As an aside to Cutthroat: I used to use annual numbers, but I now use monthly numbers for two reasons: It's easier from a spreadsheet point of view, and it will hopefully at some point reinforce to my wife that our expenses can swing my retirement date in either direction by several years (yearly data doesn't have as quick of a feedback loop). When I do a more detailed look at things I will certainly look at data for a full year if not longer.
First: your house should be paid off (or very close to being paid off). You will have no mortgage expenses.

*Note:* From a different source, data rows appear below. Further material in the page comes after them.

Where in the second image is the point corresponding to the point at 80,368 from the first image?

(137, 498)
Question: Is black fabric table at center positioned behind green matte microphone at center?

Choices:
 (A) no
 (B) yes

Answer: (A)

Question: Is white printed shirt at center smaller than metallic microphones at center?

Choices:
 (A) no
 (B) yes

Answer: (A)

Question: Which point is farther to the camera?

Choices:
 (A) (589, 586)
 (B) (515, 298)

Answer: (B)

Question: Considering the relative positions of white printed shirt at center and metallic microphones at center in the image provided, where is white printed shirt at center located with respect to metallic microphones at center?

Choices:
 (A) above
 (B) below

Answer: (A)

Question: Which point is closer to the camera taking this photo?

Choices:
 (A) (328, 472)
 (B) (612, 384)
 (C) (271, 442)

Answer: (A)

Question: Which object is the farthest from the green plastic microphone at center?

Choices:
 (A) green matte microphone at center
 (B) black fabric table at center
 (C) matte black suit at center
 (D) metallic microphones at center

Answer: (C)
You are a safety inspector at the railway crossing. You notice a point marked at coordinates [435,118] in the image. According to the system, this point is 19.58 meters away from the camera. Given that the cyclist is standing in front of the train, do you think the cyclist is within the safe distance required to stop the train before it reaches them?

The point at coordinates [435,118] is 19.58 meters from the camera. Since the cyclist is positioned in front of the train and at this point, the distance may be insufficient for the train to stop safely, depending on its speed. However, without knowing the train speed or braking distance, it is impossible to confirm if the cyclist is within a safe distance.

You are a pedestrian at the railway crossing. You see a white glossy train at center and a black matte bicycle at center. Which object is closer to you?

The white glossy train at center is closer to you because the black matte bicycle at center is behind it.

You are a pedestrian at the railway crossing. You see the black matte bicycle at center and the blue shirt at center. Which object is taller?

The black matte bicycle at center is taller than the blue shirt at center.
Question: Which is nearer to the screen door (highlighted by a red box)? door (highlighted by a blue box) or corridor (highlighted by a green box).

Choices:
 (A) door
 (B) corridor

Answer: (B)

malakito: Yes. I don't have an actual plan to pay off my house yet, but what I do in my spreadsheet is subtract my projected outstanding mortgage balance (easy to do with a fixed rate mortgage) from my projected investment assets before calculating my Spending/Assets ratio. Currently interest expense on my mortgage is my largest or second largest expense (taxes is the other top one). I don't count the principal part of my mortgage payment as an Expense; I treat it as an increase in net worth because it increases my home equity. I don't include home equity in my assets for the purposes of the 4% rule, though. I consider my home equity to be a fall-back asset for a reverse mortgage or HELOC if things turn ugly.
Next: you will not pay social security taxes.

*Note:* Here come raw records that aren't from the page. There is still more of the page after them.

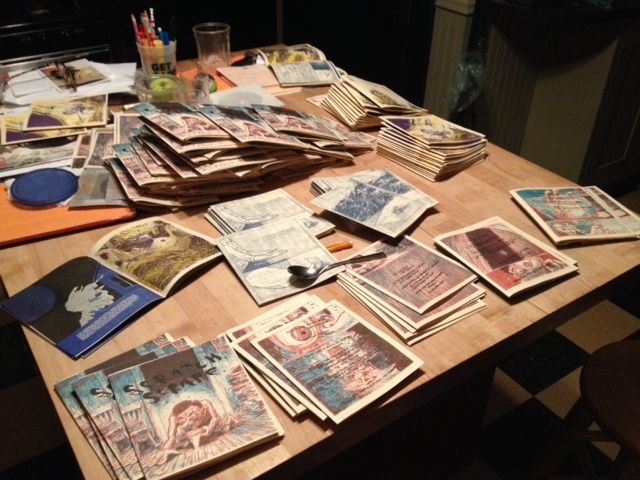
This screenshot has width=640, height=480. Identify the location of orange placemat. (61, 220), (220, 85).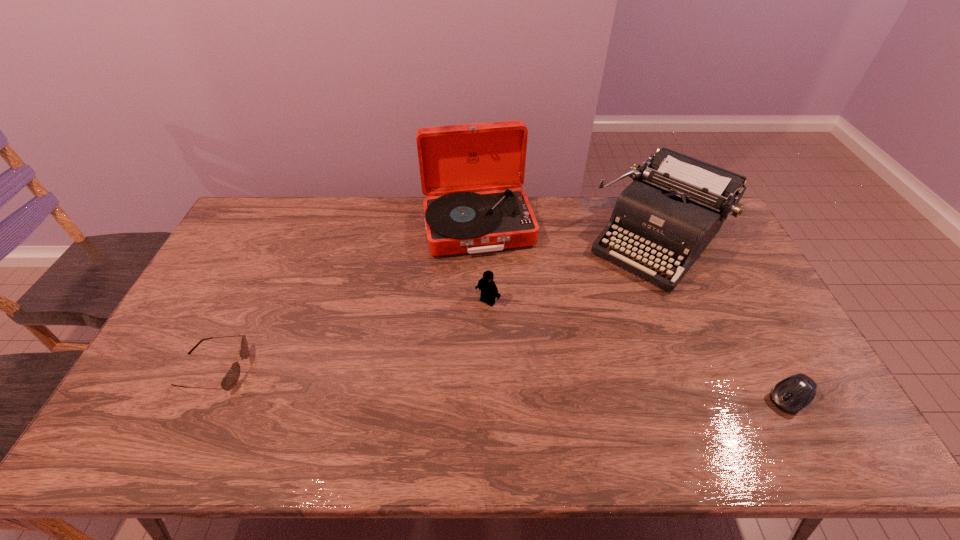
Locate an element on the screen. The image size is (960, 540). sunglasses is located at coordinates (231, 378).

The width and height of the screenshot is (960, 540). What are the coordinates of `mouse` in the screenshot? It's located at (790, 395).

Where is `the third shortest object`? the third shortest object is located at coordinates (489, 291).

Where is `the tallest object`? the tallest object is located at coordinates (455, 161).

Find the location of a particular element. The height and width of the screenshot is (540, 960). the second tallest object is located at coordinates (676, 204).

Find the location of `blank area located 0.380m on the front-facing side of the sunglasses`. blank area located 0.380m on the front-facing side of the sunglasses is located at coordinates (388, 369).

The width and height of the screenshot is (960, 540). In order to click on vacant space located 0.310m on the left of the mouse in this screenshot , I will do `click(645, 397)`.

Where is `vacant space located 0.300m on the face of the Lego`? This screenshot has height=540, width=960. vacant space located 0.300m on the face of the Lego is located at coordinates (418, 379).

Where is `free space located on the face of the Lego`? Image resolution: width=960 pixels, height=540 pixels. free space located on the face of the Lego is located at coordinates (x=424, y=371).

The height and width of the screenshot is (540, 960). Identify the location of vacant region located on the face of the Lego. (434, 361).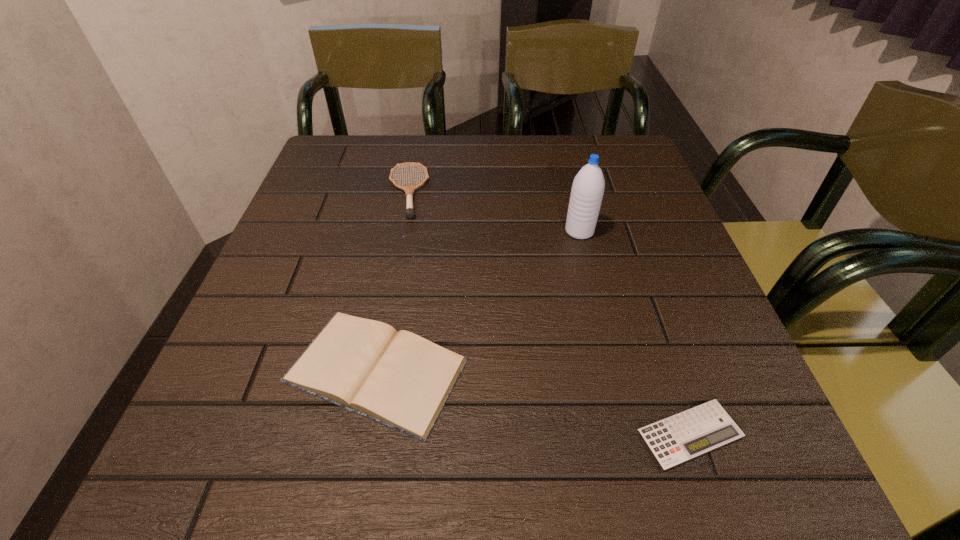
I want to click on free spot between the calculator and the third nearest object, so click(x=635, y=333).

The width and height of the screenshot is (960, 540). Find the location of `object that is the third closest to the tennis racket`. object that is the third closest to the tennis racket is located at coordinates (677, 439).

Identify which object is the third closest to the water bottle. Please provide its 2D coordinates. Your answer should be formatted as a tuple, i.e. [(x, y)], where the tuple contains the x and y coordinates of a point satisfying the conditions above.

[(677, 439)]

The width and height of the screenshot is (960, 540). Identify the location of free spot that satisfies the following two spatial constraints: 1. on the front side of the second farthest object; 2. on the right side of the farthest object. (400, 232).

You are a GUI agent. You are given a task and a screenshot of the screen. Output one action in this format:
    pyautogui.click(x=<x>, y=<y>)
    Task: Click on the free space that satisfies the following two spatial constraints: 1. on the front side of the tennis racket; 2. on the left side of the second farthest object
    
    Given the screenshot: What is the action you would take?
    pyautogui.click(x=400, y=232)

You are a GUI agent. You are given a task and a screenshot of the screen. Output one action in this format:
    pyautogui.click(x=<x>, y=<y>)
    Task: Click on the free point that satisfies the following two spatial constraints: 1. on the front side of the water bottle; 2. on the right side of the calculator
    
    Given the screenshot: What is the action you would take?
    pyautogui.click(x=628, y=434)

Locate an element on the screen. The width and height of the screenshot is (960, 540). vacant space that satisfies the following two spatial constraints: 1. on the front side of the calculator; 2. on the left side of the tallest object is located at coordinates (628, 434).

Identify the location of free space that satisfies the following two spatial constraints: 1. on the front side of the third nearest object; 2. on the left side of the calculator. Image resolution: width=960 pixels, height=540 pixels. (628, 434).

malakito: Yes. Also, my income taxes will drop by quite a bit, primarily because I won't have to pay taxes on the money that I am earning and saving during my earning years. Overall I assume, and this is a very rough and crude assumption, that my overall tax burden will drop by an amount equal to the increase in my health care insurance premiums.
Next: you will not be contributing to your retirement account.
malakito: Yes. I don't consider this to be Spending, because in Quicken it becomes a transfer from my paycheck to my 401(k) for example. So this is considered an increase in my Assets.
Next: you should have very little coverage in the way of term life insurance.
malakito: Yes. However, the amount I spend on term life insurance now is, relatively speaking, a rounding error compared with other spending. I already project our life insurance needs and have already started reducing it as our assets grow. I certainly expect to have no need for insurance by the time I reach FIRE (by definition) and possibly sooner.
But: you may or may not get health insurance among your retirement benefits. This is critically important. Even now! You need coverage before you get any kind of illness. Otherwise, you might not get coverage. This varies from state to state. The time between beginning retirement and getting Medicare is critically important.
malakito: Yup. I will be 51 in September 2020, so Medicare coverage would presumably be 14-16 years away at that point (I know my "full SS age" is 67 since I was born in 1969; I don't know if Medicare has adopted the older age thing too.) Currently I am covered through my employer and will plan to get catastrophic coverage at retirement, paid for by the reduction in my tax burden, as noted above.